Activity -> Set down every entry exactly as it was written.

Data supplied ->
--- --- ---

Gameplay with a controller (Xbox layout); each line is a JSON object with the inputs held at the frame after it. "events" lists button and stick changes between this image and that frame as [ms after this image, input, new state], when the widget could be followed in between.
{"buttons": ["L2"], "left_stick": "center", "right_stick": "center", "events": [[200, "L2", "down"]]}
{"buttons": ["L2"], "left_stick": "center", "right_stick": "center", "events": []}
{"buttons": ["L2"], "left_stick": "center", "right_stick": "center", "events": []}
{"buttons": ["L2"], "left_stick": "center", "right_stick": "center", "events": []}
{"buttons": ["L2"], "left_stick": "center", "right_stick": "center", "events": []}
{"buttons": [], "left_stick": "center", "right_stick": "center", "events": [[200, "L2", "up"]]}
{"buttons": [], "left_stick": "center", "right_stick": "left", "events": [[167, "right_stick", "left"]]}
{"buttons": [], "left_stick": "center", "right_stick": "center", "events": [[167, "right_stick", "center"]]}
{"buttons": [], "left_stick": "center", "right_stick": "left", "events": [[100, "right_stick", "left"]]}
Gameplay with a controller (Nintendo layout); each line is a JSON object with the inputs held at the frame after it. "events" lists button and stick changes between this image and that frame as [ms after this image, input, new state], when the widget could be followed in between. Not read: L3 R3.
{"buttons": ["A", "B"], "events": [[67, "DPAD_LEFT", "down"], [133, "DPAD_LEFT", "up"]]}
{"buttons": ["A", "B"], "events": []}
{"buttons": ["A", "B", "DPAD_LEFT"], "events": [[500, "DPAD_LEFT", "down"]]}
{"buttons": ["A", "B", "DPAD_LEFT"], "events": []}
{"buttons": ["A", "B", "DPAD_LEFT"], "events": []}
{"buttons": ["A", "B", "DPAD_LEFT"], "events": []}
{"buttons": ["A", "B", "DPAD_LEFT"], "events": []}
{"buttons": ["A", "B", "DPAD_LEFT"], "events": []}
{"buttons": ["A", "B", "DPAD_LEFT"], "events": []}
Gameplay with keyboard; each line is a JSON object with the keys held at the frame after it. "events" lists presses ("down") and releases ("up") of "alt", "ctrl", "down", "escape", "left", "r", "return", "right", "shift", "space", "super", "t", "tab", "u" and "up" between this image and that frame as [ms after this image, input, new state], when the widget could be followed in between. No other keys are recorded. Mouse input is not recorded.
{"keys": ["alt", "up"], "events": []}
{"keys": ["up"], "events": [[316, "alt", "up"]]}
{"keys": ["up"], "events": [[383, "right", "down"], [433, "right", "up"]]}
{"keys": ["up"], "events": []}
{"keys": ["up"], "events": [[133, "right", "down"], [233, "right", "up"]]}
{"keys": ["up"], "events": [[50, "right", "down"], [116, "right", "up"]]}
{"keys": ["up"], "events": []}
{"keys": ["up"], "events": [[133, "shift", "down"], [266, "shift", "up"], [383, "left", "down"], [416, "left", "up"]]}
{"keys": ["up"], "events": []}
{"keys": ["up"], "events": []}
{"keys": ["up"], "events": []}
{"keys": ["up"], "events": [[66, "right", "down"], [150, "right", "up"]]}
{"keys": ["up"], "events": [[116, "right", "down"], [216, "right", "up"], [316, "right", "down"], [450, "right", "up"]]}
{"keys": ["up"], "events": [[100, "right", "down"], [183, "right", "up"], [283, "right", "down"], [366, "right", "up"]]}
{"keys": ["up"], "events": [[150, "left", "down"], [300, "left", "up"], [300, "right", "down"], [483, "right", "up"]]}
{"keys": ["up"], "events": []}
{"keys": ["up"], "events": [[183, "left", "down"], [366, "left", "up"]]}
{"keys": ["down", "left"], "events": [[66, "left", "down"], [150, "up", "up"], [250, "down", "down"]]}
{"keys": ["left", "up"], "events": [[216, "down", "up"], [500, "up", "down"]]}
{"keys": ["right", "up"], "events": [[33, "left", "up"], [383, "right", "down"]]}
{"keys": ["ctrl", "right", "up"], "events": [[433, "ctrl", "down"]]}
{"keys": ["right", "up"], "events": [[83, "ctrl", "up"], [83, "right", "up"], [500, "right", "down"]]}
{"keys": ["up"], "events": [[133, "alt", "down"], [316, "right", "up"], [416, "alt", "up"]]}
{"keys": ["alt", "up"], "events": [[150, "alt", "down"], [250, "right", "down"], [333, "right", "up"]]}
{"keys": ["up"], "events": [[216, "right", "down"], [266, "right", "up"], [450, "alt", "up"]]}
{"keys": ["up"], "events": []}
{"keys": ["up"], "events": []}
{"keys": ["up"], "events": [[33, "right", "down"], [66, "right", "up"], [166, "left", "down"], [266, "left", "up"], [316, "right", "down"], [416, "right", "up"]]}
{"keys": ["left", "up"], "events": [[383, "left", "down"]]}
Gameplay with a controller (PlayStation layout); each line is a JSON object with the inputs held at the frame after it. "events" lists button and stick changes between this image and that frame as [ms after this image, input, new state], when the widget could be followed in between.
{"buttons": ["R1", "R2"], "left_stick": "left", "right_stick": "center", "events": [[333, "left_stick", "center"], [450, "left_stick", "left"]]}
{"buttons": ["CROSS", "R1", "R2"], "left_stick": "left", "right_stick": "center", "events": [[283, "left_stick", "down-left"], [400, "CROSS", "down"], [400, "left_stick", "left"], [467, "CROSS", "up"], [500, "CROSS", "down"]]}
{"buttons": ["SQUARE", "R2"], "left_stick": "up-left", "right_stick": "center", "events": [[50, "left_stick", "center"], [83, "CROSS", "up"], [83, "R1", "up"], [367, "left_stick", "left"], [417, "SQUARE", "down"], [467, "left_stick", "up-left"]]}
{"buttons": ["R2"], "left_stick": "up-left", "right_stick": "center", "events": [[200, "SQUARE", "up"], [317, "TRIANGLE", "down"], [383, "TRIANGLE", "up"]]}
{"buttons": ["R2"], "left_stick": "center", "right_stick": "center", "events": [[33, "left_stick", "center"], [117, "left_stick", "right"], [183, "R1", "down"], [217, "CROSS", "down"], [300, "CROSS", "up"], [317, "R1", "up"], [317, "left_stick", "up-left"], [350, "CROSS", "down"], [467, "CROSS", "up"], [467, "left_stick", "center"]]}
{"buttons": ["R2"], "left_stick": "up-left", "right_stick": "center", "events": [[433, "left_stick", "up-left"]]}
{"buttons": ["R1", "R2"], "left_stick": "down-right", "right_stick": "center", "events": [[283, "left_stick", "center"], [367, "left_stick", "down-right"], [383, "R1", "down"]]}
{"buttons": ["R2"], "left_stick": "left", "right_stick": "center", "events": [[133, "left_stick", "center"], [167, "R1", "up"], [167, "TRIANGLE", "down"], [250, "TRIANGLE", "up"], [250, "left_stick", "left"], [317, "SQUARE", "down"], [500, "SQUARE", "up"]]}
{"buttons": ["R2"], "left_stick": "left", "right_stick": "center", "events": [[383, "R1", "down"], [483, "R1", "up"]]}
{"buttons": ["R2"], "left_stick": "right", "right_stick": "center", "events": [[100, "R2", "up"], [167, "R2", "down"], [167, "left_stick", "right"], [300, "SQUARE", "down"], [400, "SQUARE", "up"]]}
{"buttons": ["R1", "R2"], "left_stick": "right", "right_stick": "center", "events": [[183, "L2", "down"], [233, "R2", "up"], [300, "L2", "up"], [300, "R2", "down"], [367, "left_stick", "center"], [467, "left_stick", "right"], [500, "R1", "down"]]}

--- --- ---

Response area ->
Gameplay with a controller (Xbox layout); each line is a JSON object with the inputs held at the frame after it. "events" lists button and stick changes between this image and that frame as [ms after this image, input, new state], when the widget could be followed in between.
{"buttons": ["L2"], "left_stick": "center", "right_stick": "center", "events": [[200, "L2", "down"]]}
{"buttons": ["L2"], "left_stick": "center", "right_stick": "center", "events": []}
{"buttons": ["L2"], "left_stick": "center", "right_stick": "center", "events": []}
{"buttons": ["L2"], "left_stick": "center", "right_stick": "center", "events": []}
{"buttons": ["L2"], "left_stick": "center", "right_stick": "center", "events": []}
{"buttons": [], "left_stick": "center", "right_stick": "center", "events": [[200, "L2", "up"]]}
{"buttons": [], "left_stick": "center", "right_stick": "left", "events": [[167, "right_stick", "left"]]}
{"buttons": [], "left_stick": "center", "right_stick": "center", "events": [[167, "right_stick", "center"]]}
{"buttons": [], "left_stick": "center", "right_stick": "left", "events": [[100, "right_stick", "left"]]}
Gameplay with a controller (Nintendo layout); each line is a JSON object with the inputs held at the frame after it. "events" lists button and stick changes between this image and that frame as [ms after this image, input, new state], when the widget could be followed in between. Not read: L3 R3.
{"buttons": ["A", "B"], "events": [[67, "DPAD_LEFT", "down"], [133, "DPAD_LEFT", "up"]]}
{"buttons": ["A", "B"], "events": []}
{"buttons": ["A", "B", "DPAD_LEFT"], "events": [[500, "DPAD_LEFT", "down"]]}
{"buttons": ["A", "B", "DPAD_LEFT"], "events": []}
{"buttons": ["A", "B", "DPAD_LEFT"], "events": []}
{"buttons": ["A", "B", "DPAD_LEFT"], "events": []}
{"buttons": ["A", "B", "DPAD_LEFT"], "events": []}
{"buttons": ["A", "B", "DPAD_LEFT"], "events": []}
{"buttons": ["A", "B", "DPAD_LEFT"], "events": []}
Gameplay with keyboard; each line is a JSON object with the keys held at the frame after it. "events" lists presses ("down") and releases ("up") of "alt", "ctrl", "down", "escape", "left", "r", "return", "right", "shift", "space", "super", "t", "tab", "u" and "up" between this image and that frame as [ms after this image, input, new state], when the widget could be followed in between. No other keys are recorded. Mouse input is not recorded.
{"keys": ["alt", "up"], "events": []}
{"keys": ["up"], "events": [[316, "alt", "up"]]}
{"keys": ["up"], "events": [[383, "right", "down"], [433, "right", "up"]]}
{"keys": ["up"], "events": []}
{"keys": ["up"], "events": [[133, "right", "down"], [233, "right", "up"]]}
{"keys": ["up"], "events": [[50, "right", "down"], [116, "right", "up"]]}
{"keys": ["up"], "events": []}
{"keys": ["up"], "events": [[133, "shift", "down"], [266, "shift", "up"], [383, "left", "down"], [416, "left", "up"]]}
{"keys": ["up"], "events": []}
{"keys": ["up"], "events": []}
{"keys": ["up"], "events": []}
{"keys": ["up"], "events": [[66, "right", "down"], [150, "right", "up"]]}
{"keys": ["up"], "events": [[116, "right", "down"], [216, "right", "up"], [316, "right", "down"], [450, "right", "up"]]}
{"keys": ["up"], "events": [[100, "right", "down"], [183, "right", "up"], [283, "right", "down"], [366, "right", "up"]]}
{"keys": ["up"], "events": [[150, "left", "down"], [300, "left", "up"], [300, "right", "down"], [483, "right", "up"]]}
{"keys": ["up"], "events": []}
{"keys": ["up"], "events": [[183, "left", "down"], [366, "left", "up"]]}
{"keys": ["down", "left"], "events": [[66, "left", "down"], [150, "up", "up"], [250, "down", "down"]]}
{"keys": ["left", "up"], "events": [[216, "down", "up"], [500, "up", "down"]]}
{"keys": ["right", "up"], "events": [[33, "left", "up"], [383, "right", "down"]]}
{"keys": ["ctrl", "right", "up"], "events": [[433, "ctrl", "down"]]}
{"keys": ["right", "up"], "events": [[83, "ctrl", "up"], [83, "right", "up"], [500, "right", "down"]]}
{"keys": ["up"], "events": [[133, "alt", "down"], [316, "right", "up"], [416, "alt", "up"]]}
{"keys": ["alt", "up"], "events": [[150, "alt", "down"], [250, "right", "down"], [333, "right", "up"]]}
{"keys": ["up"], "events": [[216, "right", "down"], [266, "right", "up"], [450, "alt", "up"]]}
{"keys": ["up"], "events": []}
{"keys": ["up"], "events": []}
{"keys": ["up"], "events": [[33, "right", "down"], [66, "right", "up"], [166, "left", "down"], [266, "left", "up"], [316, "right", "down"], [416, "right", "up"]]}
{"keys": ["left", "up"], "events": [[383, "left", "down"]]}
Gameplay with a controller (PlayStation layout); each line is a JSON object with the inputs held at the frame after it. "events" lists button and stick changes between this image and that frame as [ms after this image, input, new state], when the widget could be followed in between.
{"buttons": ["R1", "R2"], "left_stick": "left", "right_stick": "center", "events": [[333, "left_stick", "center"], [450, "left_stick", "left"]]}
{"buttons": ["CROSS", "R1", "R2"], "left_stick": "left", "right_stick": "center", "events": [[283, "left_stick", "down-left"], [400, "CROSS", "down"], [400, "left_stick", "left"], [467, "CROSS", "up"], [500, "CROSS", "down"]]}
{"buttons": ["SQUARE", "R2"], "left_stick": "up-left", "right_stick": "center", "events": [[50, "left_stick", "center"], [83, "CROSS", "up"], [83, "R1", "up"], [367, "left_stick", "left"], [417, "SQUARE", "down"], [467, "left_stick", "up-left"]]}
{"buttons": ["R2"], "left_stick": "up-left", "right_stick": "center", "events": [[200, "SQUARE", "up"], [317, "TRIANGLE", "down"], [383, "TRIANGLE", "up"]]}
{"buttons": ["R2"], "left_stick": "center", "right_stick": "center", "events": [[33, "left_stick", "center"], [117, "left_stick", "right"], [183, "R1", "down"], [217, "CROSS", "down"], [300, "CROSS", "up"], [317, "R1", "up"], [317, "left_stick", "up-left"], [350, "CROSS", "down"], [467, "CROSS", "up"], [467, "left_stick", "center"]]}
{"buttons": ["R2"], "left_stick": "up-left", "right_stick": "center", "events": [[433, "left_stick", "up-left"]]}
{"buttons": ["R1", "R2"], "left_stick": "down-right", "right_stick": "center", "events": [[283, "left_stick", "center"], [367, "left_stick", "down-right"], [383, "R1", "down"]]}
{"buttons": ["R2"], "left_stick": "left", "right_stick": "center", "events": [[133, "left_stick", "center"], [167, "R1", "up"], [167, "TRIANGLE", "down"], [250, "TRIANGLE", "up"], [250, "left_stick", "left"], [317, "SQUARE", "down"], [500, "SQUARE", "up"]]}
{"buttons": ["R2"], "left_stick": "left", "right_stick": "center", "events": [[383, "R1", "down"], [483, "R1", "up"]]}
{"buttons": ["R2"], "left_stick": "right", "right_stick": "center", "events": [[100, "R2", "up"], [167, "R2", "down"], [167, "left_stick", "right"], [300, "SQUARE", "down"], [400, "SQUARE", "up"]]}
{"buttons": ["R1", "R2"], "left_stick": "right", "right_stick": "center", "events": [[183, "L2", "down"], [233, "R2", "up"], [300, "L2", "up"], [300, "R2", "down"], [367, "left_stick", "center"], [467, "left_stick", "right"], [500, "R1", "down"]]}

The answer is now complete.